Minggu, 20 Mei 2018

TATAKRAMA DALAM BAHASA SUNDA


Banyak yang enggan berbahasa Sunda dengan alasan takut salah, sekalipun ia orang Sunda dan mengerti bahasa Sunda. Rasa takut ini salah satunya karena dalam “undak usuk” ( tata bahasa ) Sunda, ada aturan yang menyangkut “tatakrama”. Yaitu tingkatan bahasa. Tingkatan bahasa ini sering dirasa susah, dan kemudian dianggap tidak praktis. Bahkan ada yang mengatakannya feodal. Mengapa orang Sunda membuat tingkatan bahasa ?

Sebenarnya , tingkatan bahasa ini menunjukkan “sifat santun”. Sama seperti bahasa daerah lainnya, misalnya bahasa Jawa. Sifat santun ini mungkin kurang kelihatan dalam bahasa Indonesia. Coba perhatikan contoh kalimat berikut ini :

1.      Ayah tidur di kursi
2.      Saya tidur di kursi
3.      Kucing tidur di kursi.

Ketiga kalimat itu predikatnya sama, yaitu “tidur”. Tidak tampak rasa santun, baik ayah, saya dan kucing sama menggunakan kata “tidur”. Dalam bahasa Sunda tidak demikian. Akan tampak perbedaan seperti pada kalimat berikut ini :

1.      Pun bapa kulem dina korsi
2.      Kuring sare dina korsi
3.      Ucing hees dina korsi.

 Predikat pada kalimat 1 : kulem, pada kalimat 2 : sare, pada kalimat 3 : hees. Ini menunjukkan “derajat” ayah ( pun bapa ) lebih tinggi dari saya ( kuring ). Sementara “derajat” saya lebih tinggi dari kucing ( ucing ). Jadi satu kata “tidur” dalam bahasa Indonesia, mempunyai tiga tingkatan dalam bahasa Sunda, yaitu :
Kulem bahasa halus, sare bahasa  menengah, hees bahasa kasar.

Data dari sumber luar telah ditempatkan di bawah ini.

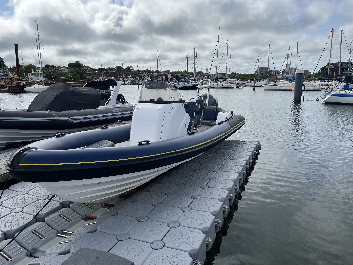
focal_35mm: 26
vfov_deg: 53.1
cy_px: 132
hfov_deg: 67.3
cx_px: 176
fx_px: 265
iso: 50
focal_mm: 5.1
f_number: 1.6
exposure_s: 1/5319
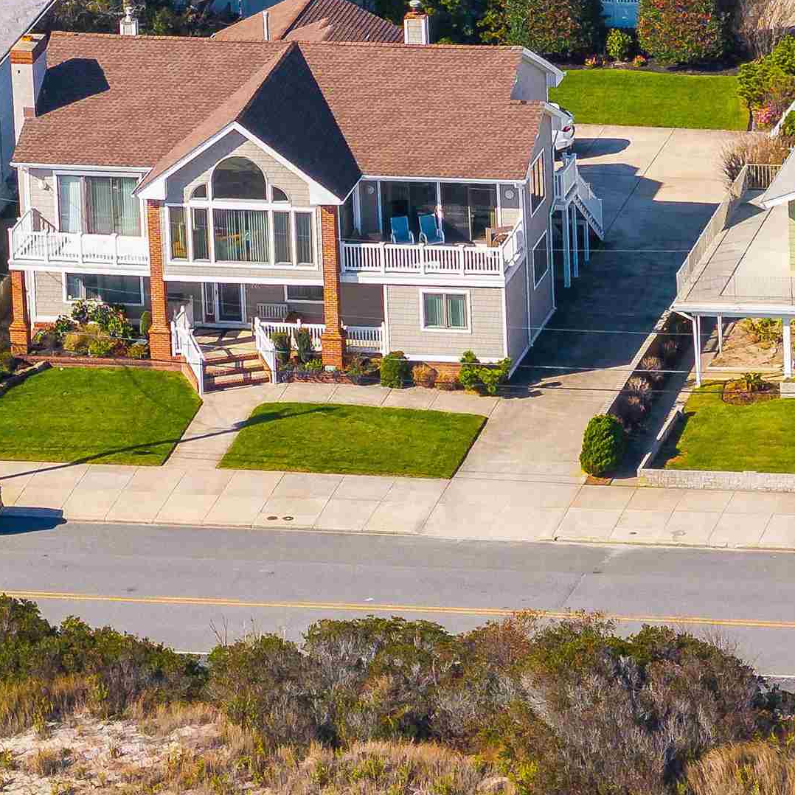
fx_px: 10861
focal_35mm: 418
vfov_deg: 4.2
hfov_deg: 4.2
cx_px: 970
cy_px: 253
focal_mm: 30.71
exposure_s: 1/400
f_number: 3.4
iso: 100
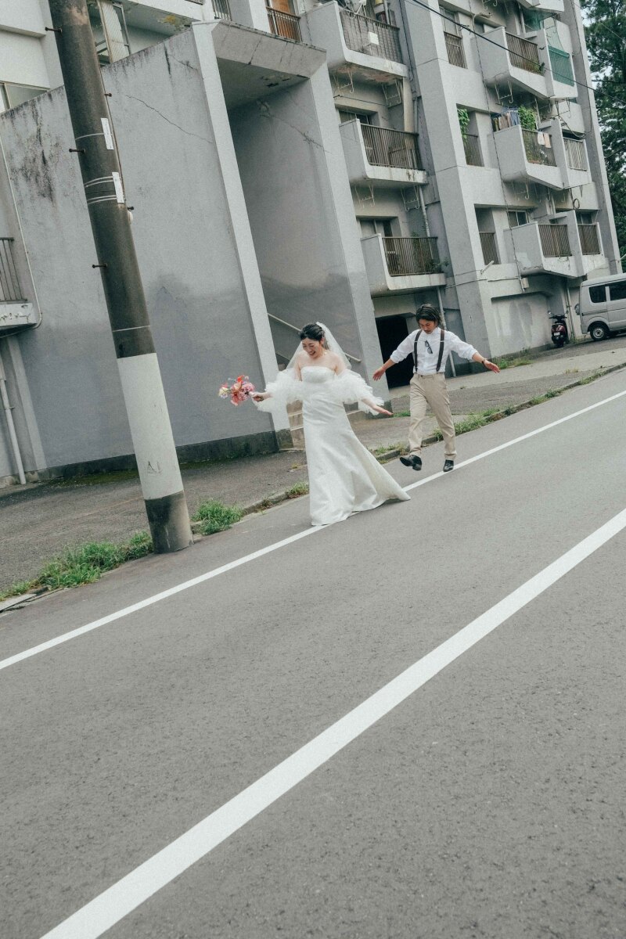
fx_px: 1043
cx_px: 313
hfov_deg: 33.4
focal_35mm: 40
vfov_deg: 48.5
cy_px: 470
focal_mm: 26.6
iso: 500
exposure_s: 1/250
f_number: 7.1
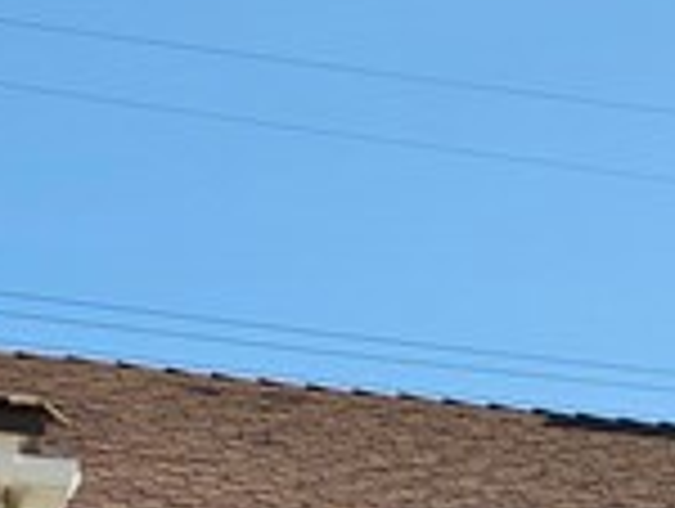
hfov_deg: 12.2
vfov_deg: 8.1
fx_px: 3066
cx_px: 904
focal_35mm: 157
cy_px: 1511
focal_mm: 6.3
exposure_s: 1/1154
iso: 10
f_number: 1.7
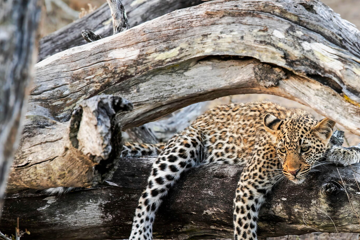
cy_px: 139
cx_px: 295
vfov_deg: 3.9
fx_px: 3490
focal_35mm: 349
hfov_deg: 5.9
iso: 800
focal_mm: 200
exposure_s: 1/100
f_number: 7.1
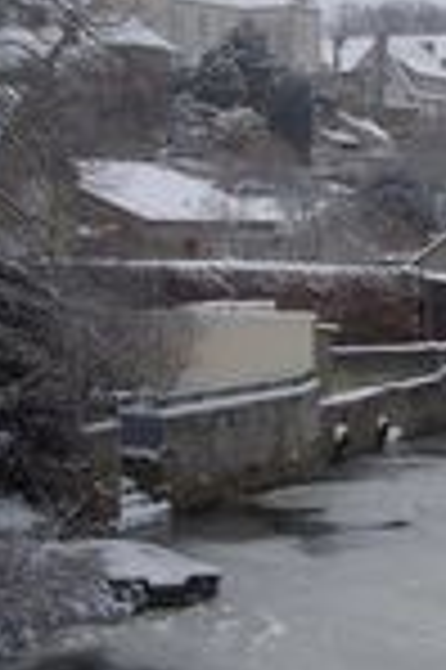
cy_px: 283
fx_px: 1974
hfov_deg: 12.5
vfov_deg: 19.3
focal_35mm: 106
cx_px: 563
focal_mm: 7.9
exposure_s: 1/250
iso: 64
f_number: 2.8
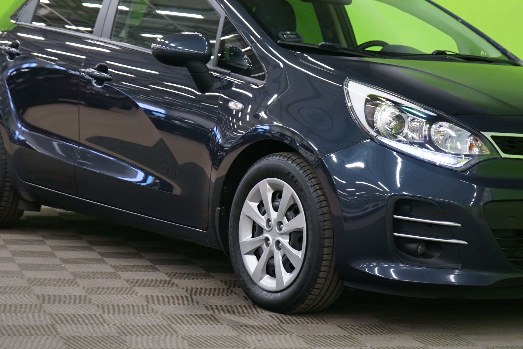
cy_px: 108
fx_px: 1394
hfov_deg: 21.2
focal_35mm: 96
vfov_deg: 14.2
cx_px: 315
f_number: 5
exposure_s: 1/6
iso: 400
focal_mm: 55
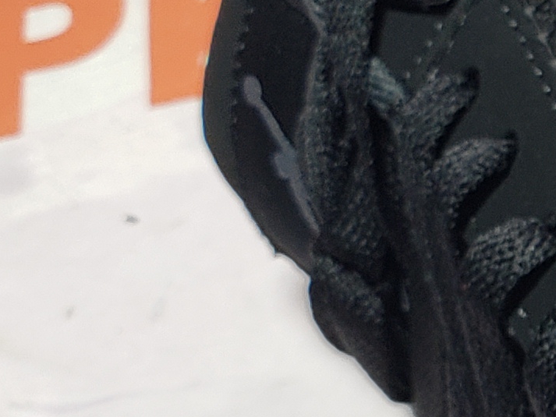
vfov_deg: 10.0
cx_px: 1078
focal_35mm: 147
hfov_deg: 12.1
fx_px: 2362
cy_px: 475
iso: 50
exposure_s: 1/106
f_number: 2.4
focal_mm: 4.3
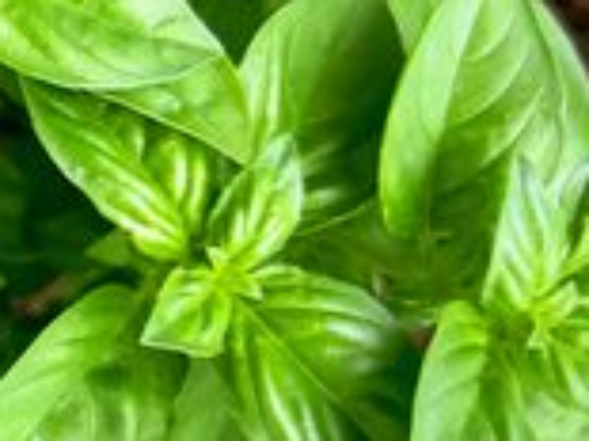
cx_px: -388
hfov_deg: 15.4
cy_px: 114
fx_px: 1938
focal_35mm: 114
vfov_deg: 12.9
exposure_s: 1/950
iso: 50
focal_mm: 5.7
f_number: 1.5
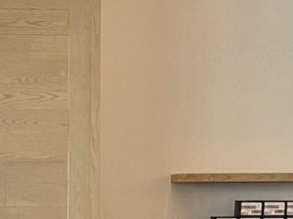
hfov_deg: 13.3
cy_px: 339
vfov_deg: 9.8
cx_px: -33
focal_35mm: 146
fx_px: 1235
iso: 100
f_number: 1.6
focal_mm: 5.1
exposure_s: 1/60
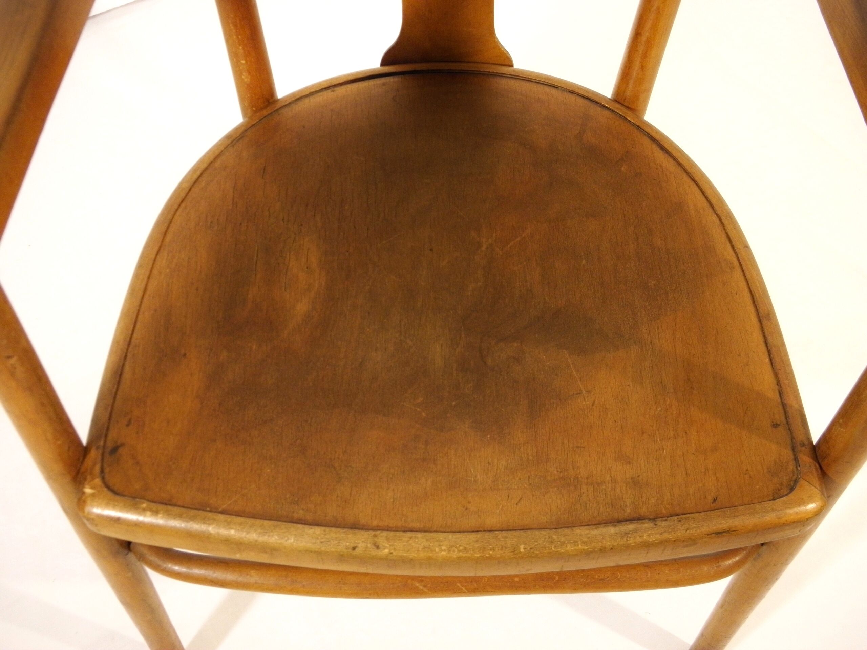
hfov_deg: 49.0
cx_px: 434
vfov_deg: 37.7
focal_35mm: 38
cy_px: 325
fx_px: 952
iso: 200
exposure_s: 1/10
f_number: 3.7
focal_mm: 6.8
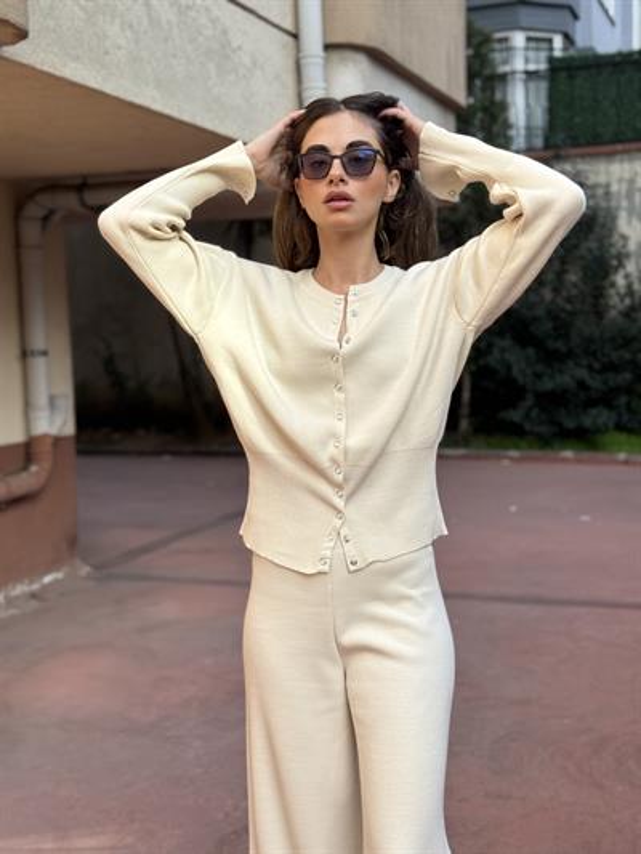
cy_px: 427
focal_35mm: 48
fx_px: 1185
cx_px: 320
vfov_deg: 39.6
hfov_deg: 30.3
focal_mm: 6.76
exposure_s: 1/1094
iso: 64
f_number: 1.78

Penggunaan atau pemakaian bahasa halus ( Sunda : basa lemes ) dimaksudkan untuk menghormati lawan bicara. Misalnya orang tua, atau siapa saja yang perlu dihormati, termasuk anak-anak. Adapun bahasa menengah atau dianggap standar ( Sunda : basa wanoh / loma ) digunakan untuk komunikasi dengan orang yang dianggap akrab. Sedangkan bahasa kasar ( Sunda : basa kasar ) hanya dikenakan untuk binatang.

Perlu disadari bahwa penggunaan tingkatan bahasa oleh seseorang, akan memberikan efek psikologis kepada lawan bicara, dan secara tidak langsung akan menunjukan pula “pribadi” orang yang mengucapkannya. Misalnya :

1.      Anda bicara dengan bahasa menengah / standar kepada tamu yang baru dijumpai. Boleh jadi tamu itu akan merasa tidak dihormati. Terlebih kalau menggunakan bahasa kasar, mungkin tamu tersinggung dan memunculkan rasa tidak enak. Ini otomatis memberikan image jelek kepada Anda. Sehingga Anda bisa saja disebut “ jelema belegug “ artinya  orang yang tidak tahu sopan santun. 

2.      Anda menggunakan bahasa halus kepada siapa pun. Ucapan Anda akan terasa menyenangkan, karena terkesan  Anda menghormati lawan bicara. Hal ini sekaligus menunjukkan bahwa Anda mempunyai kepribadian baik.